A Fresh Look
at the Founder:
Carnegie as
CEO
Carnegie, by Peter Krass, John
Wiley & Sons, Inc., 2002, $35.00
The new
biography Carnegie proves it is impossible ever to have the last word about
Andrew Carnegie.
Who
would have thought that the current generation needed another Carnegie
biography? Joseph Wall's monumental
Andrew Carnegie (1970) was reprinted by the University of Pittsburgh Press
in 1995 and seemed to lock up the subject for our time. Before that there was the official The
Life of Andrew Carnegie, and Carnegie's own autobiography, plus numerous
other books that paint him as a saint or a devil. The "Star-Spangled
Scot" was recently treated in two major TV biographies, and a third is
in the works.
But in Carnegie
Peter Krass deliberately avoids the building blocks of former writers, and
his Carnegie has the fresh narrative energy that goes with the discovery of
a new subject.
Krass
has family roots in western Pennsylvania, where his great grandfather
William Danziger worked in a Carnegie mill, dying before the age of sixty
from a hard life and alcohol. This
ancestry fuels the author's need to understand, and justify, Carnegie's
success in amassing a fantastic fortune built on the hardships of
millworkers, and then turning it to public use in uplifting the lives of
millions.
Krass
has a business background, and his vision of the entrepreneurial Andrew
Carnegie is of a modern, micromanaging CEO, complete with the sharp wit and
great self-confidence that made him a successful salesman. In the current
climate of scrutinizing big business practices, this version of Carnegie,
who was a master strategist in the age of unregulated big business and
Robber Barons, has special meaning.
The
polarities of Carnegie's financial life do not change: a relentless penny
pincher when it came to making money, he was an inspired philanthropist
when it came to giving it away.
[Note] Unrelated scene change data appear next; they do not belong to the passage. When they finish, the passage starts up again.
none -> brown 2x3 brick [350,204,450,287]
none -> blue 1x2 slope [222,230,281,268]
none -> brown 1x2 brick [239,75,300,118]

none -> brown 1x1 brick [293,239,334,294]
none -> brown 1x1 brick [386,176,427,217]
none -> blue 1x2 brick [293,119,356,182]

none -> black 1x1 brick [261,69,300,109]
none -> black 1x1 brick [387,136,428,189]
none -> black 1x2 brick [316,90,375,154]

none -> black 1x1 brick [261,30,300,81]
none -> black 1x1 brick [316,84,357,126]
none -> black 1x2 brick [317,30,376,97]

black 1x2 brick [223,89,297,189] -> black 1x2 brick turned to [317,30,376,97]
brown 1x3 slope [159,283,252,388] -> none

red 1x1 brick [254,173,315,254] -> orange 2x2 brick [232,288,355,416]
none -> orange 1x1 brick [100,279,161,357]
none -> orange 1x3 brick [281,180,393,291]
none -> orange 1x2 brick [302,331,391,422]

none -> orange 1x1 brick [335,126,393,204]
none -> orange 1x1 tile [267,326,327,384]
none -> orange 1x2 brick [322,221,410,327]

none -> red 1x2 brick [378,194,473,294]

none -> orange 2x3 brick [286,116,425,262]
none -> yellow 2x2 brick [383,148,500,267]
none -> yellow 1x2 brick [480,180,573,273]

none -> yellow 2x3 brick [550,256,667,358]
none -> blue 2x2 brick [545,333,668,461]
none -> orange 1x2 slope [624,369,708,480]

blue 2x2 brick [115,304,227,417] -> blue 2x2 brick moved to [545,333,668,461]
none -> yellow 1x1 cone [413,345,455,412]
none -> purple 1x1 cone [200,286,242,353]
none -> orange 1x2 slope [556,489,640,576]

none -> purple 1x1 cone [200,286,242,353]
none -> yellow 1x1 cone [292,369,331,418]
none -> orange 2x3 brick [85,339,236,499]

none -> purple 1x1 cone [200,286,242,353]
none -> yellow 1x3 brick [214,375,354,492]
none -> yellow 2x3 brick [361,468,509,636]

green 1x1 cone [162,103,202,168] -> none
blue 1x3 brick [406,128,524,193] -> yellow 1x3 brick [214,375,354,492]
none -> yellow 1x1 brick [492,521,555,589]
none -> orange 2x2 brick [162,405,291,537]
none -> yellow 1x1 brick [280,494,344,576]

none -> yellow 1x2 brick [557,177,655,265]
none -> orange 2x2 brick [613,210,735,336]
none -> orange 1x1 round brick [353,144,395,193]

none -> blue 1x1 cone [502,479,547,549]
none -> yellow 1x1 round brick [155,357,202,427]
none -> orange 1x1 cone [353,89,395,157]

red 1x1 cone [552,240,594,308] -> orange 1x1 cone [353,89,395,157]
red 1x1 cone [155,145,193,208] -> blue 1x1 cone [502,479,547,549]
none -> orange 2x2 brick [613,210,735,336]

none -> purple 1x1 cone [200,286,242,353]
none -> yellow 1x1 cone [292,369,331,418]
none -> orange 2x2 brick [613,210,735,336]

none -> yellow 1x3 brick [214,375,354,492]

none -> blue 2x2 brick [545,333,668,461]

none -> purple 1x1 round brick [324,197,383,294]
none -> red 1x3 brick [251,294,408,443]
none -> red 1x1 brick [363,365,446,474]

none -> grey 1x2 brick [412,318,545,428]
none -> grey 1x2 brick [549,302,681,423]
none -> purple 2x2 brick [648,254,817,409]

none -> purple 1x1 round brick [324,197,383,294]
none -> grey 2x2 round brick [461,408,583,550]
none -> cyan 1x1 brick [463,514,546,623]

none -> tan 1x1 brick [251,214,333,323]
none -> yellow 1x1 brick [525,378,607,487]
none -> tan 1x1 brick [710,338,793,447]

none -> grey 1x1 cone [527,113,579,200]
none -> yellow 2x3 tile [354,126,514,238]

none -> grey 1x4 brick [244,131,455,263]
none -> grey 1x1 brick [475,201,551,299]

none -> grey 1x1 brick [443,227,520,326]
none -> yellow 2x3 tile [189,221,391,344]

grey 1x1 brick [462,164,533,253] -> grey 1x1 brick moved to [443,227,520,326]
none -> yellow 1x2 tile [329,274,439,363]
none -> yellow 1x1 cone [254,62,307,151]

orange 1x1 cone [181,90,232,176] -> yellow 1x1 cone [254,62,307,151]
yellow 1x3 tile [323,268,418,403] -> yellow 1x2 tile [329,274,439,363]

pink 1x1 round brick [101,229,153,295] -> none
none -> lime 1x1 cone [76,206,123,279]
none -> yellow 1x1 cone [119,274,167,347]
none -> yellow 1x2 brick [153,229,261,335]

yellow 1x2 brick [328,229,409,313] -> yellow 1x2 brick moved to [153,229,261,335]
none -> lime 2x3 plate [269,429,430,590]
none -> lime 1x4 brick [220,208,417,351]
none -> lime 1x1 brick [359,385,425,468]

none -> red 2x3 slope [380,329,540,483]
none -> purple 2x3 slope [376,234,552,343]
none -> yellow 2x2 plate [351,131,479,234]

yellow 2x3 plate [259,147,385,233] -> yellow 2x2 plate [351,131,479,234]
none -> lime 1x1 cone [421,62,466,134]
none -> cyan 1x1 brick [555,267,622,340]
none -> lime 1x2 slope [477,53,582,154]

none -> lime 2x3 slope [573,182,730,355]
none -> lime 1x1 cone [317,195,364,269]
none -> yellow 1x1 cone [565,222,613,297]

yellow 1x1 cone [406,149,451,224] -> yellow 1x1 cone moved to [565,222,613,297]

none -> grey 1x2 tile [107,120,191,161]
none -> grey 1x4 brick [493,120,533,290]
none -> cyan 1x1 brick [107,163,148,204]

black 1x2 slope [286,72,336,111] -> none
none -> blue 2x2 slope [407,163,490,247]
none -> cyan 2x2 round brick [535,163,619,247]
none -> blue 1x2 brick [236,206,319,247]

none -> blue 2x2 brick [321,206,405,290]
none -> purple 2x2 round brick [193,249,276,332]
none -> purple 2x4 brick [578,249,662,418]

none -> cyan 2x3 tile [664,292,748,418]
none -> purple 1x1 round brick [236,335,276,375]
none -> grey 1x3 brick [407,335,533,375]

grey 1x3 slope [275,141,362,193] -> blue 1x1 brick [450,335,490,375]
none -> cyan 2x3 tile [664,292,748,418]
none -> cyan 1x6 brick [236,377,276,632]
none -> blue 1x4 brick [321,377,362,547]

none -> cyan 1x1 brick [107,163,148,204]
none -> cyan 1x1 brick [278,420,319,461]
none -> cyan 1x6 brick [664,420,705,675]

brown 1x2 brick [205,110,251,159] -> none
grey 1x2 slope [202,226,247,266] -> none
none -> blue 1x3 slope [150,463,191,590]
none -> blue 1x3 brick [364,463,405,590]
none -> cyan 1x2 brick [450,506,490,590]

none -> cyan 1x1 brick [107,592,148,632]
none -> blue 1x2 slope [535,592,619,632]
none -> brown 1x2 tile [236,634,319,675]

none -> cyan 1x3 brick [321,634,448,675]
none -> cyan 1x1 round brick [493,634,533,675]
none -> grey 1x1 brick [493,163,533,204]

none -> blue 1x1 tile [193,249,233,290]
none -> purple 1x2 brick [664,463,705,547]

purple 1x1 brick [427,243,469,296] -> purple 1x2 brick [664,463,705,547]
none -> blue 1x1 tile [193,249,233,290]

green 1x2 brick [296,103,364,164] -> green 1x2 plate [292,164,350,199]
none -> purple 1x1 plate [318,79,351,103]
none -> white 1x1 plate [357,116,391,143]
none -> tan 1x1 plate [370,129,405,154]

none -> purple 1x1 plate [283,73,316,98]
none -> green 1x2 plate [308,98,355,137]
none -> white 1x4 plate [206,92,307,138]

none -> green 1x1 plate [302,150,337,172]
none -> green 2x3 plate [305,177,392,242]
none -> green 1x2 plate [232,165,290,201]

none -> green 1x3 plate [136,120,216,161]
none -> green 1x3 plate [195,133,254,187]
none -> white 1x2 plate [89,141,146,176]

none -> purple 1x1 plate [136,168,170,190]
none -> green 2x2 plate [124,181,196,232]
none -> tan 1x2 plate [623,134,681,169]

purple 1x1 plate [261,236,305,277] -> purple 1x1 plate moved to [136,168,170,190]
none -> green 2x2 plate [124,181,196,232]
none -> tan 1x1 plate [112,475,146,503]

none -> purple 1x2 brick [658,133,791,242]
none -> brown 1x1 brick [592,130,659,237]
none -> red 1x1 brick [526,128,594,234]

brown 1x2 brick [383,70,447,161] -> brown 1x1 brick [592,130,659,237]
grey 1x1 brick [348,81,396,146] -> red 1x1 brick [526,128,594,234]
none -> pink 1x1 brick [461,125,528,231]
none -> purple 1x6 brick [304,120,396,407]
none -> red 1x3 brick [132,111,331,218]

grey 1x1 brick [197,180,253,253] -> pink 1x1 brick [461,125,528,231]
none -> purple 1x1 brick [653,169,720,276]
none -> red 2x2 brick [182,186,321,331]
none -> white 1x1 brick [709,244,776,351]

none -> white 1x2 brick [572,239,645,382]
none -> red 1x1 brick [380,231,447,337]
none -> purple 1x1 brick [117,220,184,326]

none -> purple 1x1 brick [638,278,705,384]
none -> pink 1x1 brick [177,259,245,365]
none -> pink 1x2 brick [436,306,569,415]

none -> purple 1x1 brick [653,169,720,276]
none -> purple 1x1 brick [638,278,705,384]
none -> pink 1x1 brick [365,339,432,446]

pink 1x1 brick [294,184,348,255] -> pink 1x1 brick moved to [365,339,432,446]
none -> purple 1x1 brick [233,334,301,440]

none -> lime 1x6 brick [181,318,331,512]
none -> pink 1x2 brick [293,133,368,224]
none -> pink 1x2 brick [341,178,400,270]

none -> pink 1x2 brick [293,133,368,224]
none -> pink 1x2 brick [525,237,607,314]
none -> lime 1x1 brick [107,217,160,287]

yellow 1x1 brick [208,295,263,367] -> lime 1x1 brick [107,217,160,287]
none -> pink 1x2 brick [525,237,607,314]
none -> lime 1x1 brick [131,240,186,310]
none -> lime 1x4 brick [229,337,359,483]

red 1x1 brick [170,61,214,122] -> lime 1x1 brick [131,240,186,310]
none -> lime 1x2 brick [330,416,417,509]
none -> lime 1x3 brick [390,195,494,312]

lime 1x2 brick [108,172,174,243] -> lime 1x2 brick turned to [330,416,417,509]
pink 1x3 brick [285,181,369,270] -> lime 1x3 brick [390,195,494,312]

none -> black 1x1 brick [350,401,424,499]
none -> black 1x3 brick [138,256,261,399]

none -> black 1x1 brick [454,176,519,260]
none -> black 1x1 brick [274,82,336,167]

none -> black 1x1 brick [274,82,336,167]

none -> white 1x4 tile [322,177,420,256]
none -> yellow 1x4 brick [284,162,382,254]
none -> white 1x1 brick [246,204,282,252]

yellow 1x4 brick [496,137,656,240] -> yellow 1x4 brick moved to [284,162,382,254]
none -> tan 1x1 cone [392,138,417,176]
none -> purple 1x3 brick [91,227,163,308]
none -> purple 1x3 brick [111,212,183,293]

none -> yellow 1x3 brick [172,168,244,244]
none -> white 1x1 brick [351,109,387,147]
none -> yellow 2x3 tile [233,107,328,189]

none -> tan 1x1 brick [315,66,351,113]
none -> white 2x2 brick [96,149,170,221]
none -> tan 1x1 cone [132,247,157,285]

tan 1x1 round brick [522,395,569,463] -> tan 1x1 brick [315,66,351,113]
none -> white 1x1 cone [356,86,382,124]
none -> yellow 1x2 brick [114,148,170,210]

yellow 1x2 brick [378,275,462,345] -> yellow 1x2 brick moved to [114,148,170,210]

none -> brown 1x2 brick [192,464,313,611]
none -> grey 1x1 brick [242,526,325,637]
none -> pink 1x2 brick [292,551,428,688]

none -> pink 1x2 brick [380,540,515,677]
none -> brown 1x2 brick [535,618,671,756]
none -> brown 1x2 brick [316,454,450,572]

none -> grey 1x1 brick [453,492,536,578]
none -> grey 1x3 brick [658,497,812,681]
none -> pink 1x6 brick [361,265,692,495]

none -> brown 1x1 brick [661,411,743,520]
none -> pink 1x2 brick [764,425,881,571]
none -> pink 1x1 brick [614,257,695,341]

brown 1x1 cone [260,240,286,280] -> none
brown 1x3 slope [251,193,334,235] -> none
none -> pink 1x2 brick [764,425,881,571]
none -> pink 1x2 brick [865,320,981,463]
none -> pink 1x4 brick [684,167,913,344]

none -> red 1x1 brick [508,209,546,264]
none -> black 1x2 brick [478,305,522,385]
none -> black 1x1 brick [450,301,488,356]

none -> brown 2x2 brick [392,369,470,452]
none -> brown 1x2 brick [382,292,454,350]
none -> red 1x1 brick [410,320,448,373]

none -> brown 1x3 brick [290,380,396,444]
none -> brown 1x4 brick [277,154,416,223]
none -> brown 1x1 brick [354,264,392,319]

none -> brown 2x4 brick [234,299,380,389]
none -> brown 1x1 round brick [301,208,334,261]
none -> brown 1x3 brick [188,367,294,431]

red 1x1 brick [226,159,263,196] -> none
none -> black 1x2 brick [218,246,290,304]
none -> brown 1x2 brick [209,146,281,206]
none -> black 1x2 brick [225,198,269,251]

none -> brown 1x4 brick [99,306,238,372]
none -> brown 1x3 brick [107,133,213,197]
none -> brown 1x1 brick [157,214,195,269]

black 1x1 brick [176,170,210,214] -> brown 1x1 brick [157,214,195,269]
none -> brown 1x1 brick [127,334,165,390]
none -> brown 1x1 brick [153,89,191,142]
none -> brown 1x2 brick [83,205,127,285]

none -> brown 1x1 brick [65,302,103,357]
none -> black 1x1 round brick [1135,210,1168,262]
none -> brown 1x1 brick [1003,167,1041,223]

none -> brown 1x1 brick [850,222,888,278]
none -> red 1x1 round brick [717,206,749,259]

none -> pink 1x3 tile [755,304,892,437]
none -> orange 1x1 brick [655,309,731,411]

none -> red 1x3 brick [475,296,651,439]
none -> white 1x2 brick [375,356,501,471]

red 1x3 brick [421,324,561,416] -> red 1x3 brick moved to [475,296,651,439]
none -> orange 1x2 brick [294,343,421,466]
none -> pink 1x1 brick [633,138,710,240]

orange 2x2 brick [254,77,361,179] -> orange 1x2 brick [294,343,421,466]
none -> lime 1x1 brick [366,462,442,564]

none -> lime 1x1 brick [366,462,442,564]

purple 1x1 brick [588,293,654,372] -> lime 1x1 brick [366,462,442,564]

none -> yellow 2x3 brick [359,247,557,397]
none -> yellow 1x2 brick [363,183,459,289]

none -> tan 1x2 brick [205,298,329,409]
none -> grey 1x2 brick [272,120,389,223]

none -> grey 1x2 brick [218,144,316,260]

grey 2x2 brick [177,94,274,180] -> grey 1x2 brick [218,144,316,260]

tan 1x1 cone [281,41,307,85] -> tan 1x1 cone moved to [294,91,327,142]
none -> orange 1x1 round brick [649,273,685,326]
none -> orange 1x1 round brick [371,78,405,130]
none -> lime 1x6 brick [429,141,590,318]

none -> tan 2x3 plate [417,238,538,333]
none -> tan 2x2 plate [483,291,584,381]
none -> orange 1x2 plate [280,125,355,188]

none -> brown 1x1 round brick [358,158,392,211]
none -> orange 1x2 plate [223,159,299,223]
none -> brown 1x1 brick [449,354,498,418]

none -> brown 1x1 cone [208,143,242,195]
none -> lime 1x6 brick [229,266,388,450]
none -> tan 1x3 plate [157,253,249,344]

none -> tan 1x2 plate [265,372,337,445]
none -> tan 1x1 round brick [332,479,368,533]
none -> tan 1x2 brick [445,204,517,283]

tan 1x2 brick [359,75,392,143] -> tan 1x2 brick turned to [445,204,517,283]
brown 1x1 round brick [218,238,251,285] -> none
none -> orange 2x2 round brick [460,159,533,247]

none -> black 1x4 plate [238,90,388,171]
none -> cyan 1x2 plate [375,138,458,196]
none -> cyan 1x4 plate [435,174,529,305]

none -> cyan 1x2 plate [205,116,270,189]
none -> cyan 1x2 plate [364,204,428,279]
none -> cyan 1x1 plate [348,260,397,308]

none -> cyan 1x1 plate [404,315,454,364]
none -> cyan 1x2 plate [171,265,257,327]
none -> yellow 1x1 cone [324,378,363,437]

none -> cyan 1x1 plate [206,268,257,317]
This
tension keeps his story fascinating, and raises questions about the meaning
of accumulating wealth and the ultimate value of money. Krass poses a psychological
transformation of Carnegie in retirement in later years, arguing that he
tried to right the wrongs he thinks he might have done during his years as
an industrial giant.
There
is no doubt that Carnegie did change, reversing his attitude on protective
tariffs and rebates, which he had once used to advantage to build his steel
empire. In old age, called before a
congressional committee ten years after retirement to testify on tariff
laws, the wily steel master made congressmen into his comic foils. He presented himself as a jovial, retired
old man whose only goal in life was to do good. As far as steel was concerned, he said
that U.S. Steel could now make steel so cheaply the question of protective
tariffs was moot.
A
clever philanthropist, he did not believe in an afterlife, and tried to
make people's lives better now, rather than in the future. Thus, he put in place institutions and
charities that had an immediate public effect, and he gave to board members
flexibility of control. In this he
set the pattern that other philanthropists admired, and became the
prototype of the modern benefactor.
A
classic example is his founding of what became TIAA-CREF, the largest
retirement organization in the country, to help teachers survive old age
without becoming destitute. He also
funded the meritocracy of the poor --two-year trade schools, schools for
black students, and free public libraries--rather than the rich Ivy League
schools which besieged him for money and came away frustrated.
For a
fresh look at Carnegie, Peter Krass's biography is a good fit for our
time. The author's next book targets
another famous American figure: whisky baron Jack Daniel.